There are some things about “Perfect Prayer” I find slightly irritating – during the father’s “Islamic Thought” lectures, he addresses the audience as if we were part of his class; unfortunately this is undercut by the placement of the characters who are actually part of the class – it comes across not as a stylistic flourish to “break the fourth wall,” but as a prententious “I’m dropping out of character to lecture you now” piece of direction.
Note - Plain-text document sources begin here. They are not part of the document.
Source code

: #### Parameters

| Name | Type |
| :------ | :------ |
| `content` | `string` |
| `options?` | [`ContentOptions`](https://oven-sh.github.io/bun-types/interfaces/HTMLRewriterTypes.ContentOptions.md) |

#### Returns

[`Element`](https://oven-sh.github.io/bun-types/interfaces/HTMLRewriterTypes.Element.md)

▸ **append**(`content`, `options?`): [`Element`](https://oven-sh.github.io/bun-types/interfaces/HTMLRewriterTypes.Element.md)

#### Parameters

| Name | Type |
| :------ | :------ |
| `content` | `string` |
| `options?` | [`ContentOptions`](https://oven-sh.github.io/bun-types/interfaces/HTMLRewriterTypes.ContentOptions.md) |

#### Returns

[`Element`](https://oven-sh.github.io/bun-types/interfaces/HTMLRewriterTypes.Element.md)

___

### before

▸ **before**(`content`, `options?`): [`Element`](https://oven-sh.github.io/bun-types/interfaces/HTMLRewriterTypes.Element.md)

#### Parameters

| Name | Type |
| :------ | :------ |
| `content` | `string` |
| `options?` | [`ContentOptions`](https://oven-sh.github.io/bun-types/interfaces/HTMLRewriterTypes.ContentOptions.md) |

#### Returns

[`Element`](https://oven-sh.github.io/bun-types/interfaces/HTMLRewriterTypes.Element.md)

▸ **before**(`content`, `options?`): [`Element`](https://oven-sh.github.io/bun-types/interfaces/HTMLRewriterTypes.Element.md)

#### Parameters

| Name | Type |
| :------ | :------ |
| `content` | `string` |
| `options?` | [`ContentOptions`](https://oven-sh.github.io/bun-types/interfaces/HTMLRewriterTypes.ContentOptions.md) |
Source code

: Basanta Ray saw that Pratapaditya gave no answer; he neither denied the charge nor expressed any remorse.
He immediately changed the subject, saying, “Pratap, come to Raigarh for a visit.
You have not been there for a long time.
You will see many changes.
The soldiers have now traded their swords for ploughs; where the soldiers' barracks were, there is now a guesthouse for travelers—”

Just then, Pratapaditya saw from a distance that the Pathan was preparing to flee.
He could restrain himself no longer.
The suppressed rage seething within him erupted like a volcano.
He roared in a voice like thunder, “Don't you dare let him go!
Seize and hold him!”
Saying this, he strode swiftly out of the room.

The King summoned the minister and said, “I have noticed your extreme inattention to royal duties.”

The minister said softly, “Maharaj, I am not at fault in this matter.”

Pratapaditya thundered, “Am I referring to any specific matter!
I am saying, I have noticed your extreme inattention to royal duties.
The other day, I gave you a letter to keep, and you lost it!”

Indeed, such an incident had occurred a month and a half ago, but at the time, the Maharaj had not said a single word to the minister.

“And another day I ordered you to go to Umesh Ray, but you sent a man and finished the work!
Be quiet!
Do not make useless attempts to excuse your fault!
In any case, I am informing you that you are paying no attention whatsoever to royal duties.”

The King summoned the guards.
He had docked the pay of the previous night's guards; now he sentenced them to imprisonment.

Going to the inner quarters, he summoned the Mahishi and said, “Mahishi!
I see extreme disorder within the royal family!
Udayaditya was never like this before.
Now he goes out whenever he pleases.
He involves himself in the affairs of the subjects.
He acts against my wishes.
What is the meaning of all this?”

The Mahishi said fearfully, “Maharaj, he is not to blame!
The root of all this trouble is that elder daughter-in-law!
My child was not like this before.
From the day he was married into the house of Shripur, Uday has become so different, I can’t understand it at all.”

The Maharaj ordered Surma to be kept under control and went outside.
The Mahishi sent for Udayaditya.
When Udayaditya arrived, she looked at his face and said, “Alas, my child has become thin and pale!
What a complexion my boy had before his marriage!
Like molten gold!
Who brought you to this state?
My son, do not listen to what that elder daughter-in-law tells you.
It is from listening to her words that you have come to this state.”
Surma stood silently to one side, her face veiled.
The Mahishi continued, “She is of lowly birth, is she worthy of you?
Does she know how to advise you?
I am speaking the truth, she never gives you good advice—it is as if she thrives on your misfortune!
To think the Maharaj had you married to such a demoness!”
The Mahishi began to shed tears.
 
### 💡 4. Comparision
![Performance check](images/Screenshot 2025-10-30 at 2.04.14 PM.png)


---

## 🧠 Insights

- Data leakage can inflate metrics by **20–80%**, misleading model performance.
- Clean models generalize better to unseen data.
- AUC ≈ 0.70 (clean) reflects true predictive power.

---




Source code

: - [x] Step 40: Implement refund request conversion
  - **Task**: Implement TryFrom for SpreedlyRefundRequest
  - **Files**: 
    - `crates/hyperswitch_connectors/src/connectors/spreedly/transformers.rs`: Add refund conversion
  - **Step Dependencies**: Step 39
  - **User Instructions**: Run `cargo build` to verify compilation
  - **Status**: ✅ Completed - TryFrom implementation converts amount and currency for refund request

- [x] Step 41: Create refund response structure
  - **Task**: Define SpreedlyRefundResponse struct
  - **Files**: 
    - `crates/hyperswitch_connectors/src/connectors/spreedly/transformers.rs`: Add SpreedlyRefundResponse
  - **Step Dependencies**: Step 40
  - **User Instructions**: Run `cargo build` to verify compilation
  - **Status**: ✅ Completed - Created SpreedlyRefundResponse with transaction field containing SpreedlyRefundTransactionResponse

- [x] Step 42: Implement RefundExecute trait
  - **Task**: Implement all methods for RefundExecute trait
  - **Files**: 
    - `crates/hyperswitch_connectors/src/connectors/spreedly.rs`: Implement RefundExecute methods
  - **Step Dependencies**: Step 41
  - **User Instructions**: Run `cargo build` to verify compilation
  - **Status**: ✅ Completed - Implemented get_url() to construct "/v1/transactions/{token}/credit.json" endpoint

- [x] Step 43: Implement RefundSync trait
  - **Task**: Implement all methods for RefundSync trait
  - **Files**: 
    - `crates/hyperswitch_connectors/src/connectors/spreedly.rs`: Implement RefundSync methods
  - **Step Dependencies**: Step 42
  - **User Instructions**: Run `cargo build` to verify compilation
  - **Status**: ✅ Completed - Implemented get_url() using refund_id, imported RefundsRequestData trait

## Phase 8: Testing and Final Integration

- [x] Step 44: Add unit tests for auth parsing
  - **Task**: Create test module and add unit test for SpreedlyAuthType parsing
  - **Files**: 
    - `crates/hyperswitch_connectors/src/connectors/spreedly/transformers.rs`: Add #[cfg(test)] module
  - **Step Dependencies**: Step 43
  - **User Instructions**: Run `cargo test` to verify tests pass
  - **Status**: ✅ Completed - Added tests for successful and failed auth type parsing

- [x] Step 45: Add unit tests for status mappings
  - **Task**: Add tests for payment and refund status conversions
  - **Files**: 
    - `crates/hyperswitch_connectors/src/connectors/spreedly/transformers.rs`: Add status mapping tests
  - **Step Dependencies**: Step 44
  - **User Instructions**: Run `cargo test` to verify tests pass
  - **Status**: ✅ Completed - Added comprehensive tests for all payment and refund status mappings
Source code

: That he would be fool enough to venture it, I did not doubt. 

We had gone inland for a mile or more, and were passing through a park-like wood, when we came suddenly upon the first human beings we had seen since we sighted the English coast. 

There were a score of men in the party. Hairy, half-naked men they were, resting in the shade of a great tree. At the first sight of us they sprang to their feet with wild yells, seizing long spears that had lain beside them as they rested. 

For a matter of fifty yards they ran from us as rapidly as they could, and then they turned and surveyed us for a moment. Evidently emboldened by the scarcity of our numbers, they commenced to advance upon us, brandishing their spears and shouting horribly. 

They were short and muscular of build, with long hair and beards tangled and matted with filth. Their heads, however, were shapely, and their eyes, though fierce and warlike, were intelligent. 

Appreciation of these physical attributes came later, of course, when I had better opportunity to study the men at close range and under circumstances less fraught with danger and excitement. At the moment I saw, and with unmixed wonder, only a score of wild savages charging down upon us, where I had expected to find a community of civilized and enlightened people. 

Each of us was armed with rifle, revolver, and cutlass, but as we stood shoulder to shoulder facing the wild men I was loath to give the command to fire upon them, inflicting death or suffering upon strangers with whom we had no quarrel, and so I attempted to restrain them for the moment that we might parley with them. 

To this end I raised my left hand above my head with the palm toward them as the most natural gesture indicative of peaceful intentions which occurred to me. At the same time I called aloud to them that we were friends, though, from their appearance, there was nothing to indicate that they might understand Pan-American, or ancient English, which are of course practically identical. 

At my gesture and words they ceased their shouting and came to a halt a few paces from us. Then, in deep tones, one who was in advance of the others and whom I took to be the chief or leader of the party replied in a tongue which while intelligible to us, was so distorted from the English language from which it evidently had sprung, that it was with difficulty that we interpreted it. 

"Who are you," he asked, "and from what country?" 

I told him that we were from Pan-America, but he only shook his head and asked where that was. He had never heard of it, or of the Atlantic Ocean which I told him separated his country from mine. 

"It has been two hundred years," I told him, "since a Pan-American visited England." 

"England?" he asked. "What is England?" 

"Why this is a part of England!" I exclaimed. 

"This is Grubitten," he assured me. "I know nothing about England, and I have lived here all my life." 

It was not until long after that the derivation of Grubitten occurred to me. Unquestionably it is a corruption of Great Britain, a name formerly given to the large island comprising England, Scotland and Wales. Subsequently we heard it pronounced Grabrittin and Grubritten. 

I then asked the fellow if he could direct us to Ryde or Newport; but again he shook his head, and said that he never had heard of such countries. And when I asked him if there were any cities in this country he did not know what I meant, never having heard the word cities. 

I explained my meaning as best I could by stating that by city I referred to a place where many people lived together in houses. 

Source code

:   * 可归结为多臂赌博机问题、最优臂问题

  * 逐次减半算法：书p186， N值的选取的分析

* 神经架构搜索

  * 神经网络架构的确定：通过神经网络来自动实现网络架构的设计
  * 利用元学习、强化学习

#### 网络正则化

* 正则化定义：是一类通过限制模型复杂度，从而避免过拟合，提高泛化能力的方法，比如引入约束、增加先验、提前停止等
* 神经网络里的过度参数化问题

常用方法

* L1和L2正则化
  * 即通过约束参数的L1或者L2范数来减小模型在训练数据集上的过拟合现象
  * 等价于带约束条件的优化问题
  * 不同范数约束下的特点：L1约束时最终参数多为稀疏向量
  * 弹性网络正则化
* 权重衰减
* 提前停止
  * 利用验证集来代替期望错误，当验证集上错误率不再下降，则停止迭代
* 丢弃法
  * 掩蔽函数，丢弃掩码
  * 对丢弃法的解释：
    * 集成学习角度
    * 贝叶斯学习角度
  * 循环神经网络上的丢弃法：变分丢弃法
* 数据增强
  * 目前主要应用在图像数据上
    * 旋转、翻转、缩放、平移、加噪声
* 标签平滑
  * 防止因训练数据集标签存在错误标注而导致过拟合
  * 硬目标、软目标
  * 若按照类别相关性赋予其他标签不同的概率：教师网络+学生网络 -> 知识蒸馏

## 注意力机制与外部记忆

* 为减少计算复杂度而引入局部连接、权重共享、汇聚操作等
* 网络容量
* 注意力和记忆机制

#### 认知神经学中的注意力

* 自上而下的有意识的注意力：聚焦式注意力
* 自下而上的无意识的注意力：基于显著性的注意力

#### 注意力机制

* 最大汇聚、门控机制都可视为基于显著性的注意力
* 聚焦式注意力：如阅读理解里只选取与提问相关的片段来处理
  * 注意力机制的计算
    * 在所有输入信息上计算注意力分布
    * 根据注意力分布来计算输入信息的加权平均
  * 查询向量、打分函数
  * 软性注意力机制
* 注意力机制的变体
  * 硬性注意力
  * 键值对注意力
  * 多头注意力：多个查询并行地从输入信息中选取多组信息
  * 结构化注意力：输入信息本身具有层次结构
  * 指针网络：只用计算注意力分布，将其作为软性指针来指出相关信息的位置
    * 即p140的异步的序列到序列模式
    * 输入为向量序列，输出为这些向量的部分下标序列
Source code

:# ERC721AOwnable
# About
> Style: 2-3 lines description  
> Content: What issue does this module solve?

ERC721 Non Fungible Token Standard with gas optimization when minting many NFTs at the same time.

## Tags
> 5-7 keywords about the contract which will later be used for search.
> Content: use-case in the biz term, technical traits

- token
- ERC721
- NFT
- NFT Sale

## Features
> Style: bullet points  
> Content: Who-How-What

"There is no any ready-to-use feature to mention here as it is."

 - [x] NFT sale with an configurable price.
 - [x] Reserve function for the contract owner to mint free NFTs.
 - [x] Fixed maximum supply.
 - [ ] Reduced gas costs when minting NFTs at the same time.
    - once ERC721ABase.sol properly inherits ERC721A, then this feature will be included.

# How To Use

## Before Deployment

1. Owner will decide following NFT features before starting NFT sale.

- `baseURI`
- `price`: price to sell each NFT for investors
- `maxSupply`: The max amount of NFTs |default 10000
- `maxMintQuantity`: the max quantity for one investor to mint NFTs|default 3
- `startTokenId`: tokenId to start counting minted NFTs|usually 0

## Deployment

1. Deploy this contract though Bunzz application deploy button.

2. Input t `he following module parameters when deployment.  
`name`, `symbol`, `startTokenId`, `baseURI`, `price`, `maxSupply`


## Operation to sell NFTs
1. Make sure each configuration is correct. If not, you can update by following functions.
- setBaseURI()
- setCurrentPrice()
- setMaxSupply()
Also, the lighting design was filled with gobo-like shadows that made little sense and confused some of the time/place disconnects in the script.

On the other hand, the set with its five columns was brilliant in its simplicity and utility, if a bit obvious in its symbolism (by the way, would it be politically incorrect if I would ask if Muslims joke about how incredibly phallic Minarets look?).

Plays with religious themes sometimes come with evangelical purposes masking an underlying distrust and dislike for those “who do not believe.” “Bluish,” unfortunately, left this unpleasant aftertaste. “A Perfect Prayer,” on the other hand, uses religion as a means to expose character, and as a means to drive plot. It left me feeling exhilarated, not the least because it actually reaffirmed my own “spiritual outlook” while simultaneously increasing my understanding of Islam. Judging from the reaction of the mostly non-Muslim audience I saw the play with, Ms. El-Attar succeeded in finding the Common Threads that bind us together despite our differences.

To torture my metaphor a final time, if “Bluish” came across like a threadbare prayer shawl, “A Perfect Prayer” comes across as a vibrantly complete and whole prayer rug. In my mind, that makes it an almost perfect play.